What a year, or rather, what an ending to the year. I finished the last of my year-end meetings less than one week ago. Usually at this point I am brimming with ideas for planning and writing, but right now I find myself a little bare. Perhaps it is because I am mentally exhausted, but more likely it is because the fall brings uncertainty, and I am not quite sure how to effectively plan for the varied possible teaching environments in our Covid world.

So instead of looking to the future, I will share something from the past. As I think about teaching online these past few months, I know that there were many stages that I went through. It began with survival mode, and then slowly built to a system that was manageable. There were many challenges, and perhaps I will discuss more of those in time, but the one that I would like to focus on today is authentic assessment. Whether assigning numbers, letters, rubrics marks, or comments, at some point we all need to look at student work and give feedback of some sort. My challenge with online learning has been how to determine if the work that I am assessing is truly the work of that student. Our platform was Google Classroom, and I eventually had all students write their assessments while on Zoom, but the form of the assessments varied through trial and error. I had students write answers in Google Docs, I had students write answers in Google Forms, and I had students write answers with paper and pencil and then upload their work to Google Classroom. At some point I would love to talk with those in other schools about what worked for them, but for now I will describe what I think was my most successful assessment.

This past year I taught grade 6 and grade 8 mathematics, as well as grade 7 science. I taught one of the grade 6 mathematics classes and another teacher taught the other two. While teaching online, one of our grade 6 mathematics units covered fractions, decimals, percentages, and order of operations. For the final assessment, we recognized that we needed to come up with something a little different beyond just creating different versions of the questions that had slightly different numbers. We wanted to create a question where it would be a little more obvious if students gave each other the answers. After much thought (and editing), we came up with something similar to this:

**Create and simplify an expression. The complexity of your expression and accuracy of your simplification will help to determine your understanding of the concepts. See criteria below to guide you. **

*Evidence that you are able to select appropriate mathematics when solving simple problems in familiar situations, apply the selected mathematics successfully when solving these problems, and generally solve these problems correctly:*

- the expression includes both operations (addition/subtraction)
- the expression includes
**2**terms that are being added or subtracted, with at least**one**of the following: 1 mixed number, 1 proper fraction, 1 improper fraction,**AS WELL**as 1 decimal number - the expression must be correctly simplified at each step
- where relevant, the final value must be simplified and shown as a mixed number

*Evidence that you are able to select appropriate mathematics when solving more complex problems in familiar situations, apply the selected mathematics successfully when solving these problems, and generally solve these problems correctly:*

- the expression includes both operations (addition/subtraction)
- the expression includes
**3**terms that are being added or subtracted, with at least**two**of the following: 1 mixed number, 1 proper fraction, 1 improper fraction,**AS WELL**as 1 decimal number - there can be no common denominators in the expression
- each denominator in the expression must be different
- the expression must be correctly simplified at each step
- where relevant, the final value must be simplified and shown as a mixed number

*Evidence that you are able to select appropriate mathematics when solving challenging problems in familiar and unfamiliar situations, apply the selected mathematics successfully when solving these problems, and generally solve these problems correctly:*

- the expression includes both operations (addition/subtraction)
- the expression includes
**4 or 5**terms that are being added or subtracted, including at least one each of: 1 mixed number, 1 proper fraction, 1 improper fraction, and 1 decimal number - there can be no common denominators in the expression
- each denominator in the expression must be different
- the expression must be correctly simplified at each step
- the final value
**must be able**to be simplified - the final value must be simplified (and shown as a mixed number, where relevant)

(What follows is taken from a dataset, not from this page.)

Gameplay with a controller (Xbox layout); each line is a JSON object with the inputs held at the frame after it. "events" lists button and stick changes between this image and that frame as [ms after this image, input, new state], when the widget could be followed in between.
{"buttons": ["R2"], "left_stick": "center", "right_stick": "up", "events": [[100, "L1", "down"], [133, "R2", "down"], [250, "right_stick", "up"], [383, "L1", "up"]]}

We were fairly pleased with the results. Although we had a second question in the assessment that dealt with percentages, we had students who included percentages in the order of operations question (such as add or subtract 20% of 50). We thought that the student work showed us who understood the concepts from the unit and who was able to thoughtfully choose values that worked well together. I would definitely try to incorporate this “create your own question” strategy into assessments next year, whether in school or online.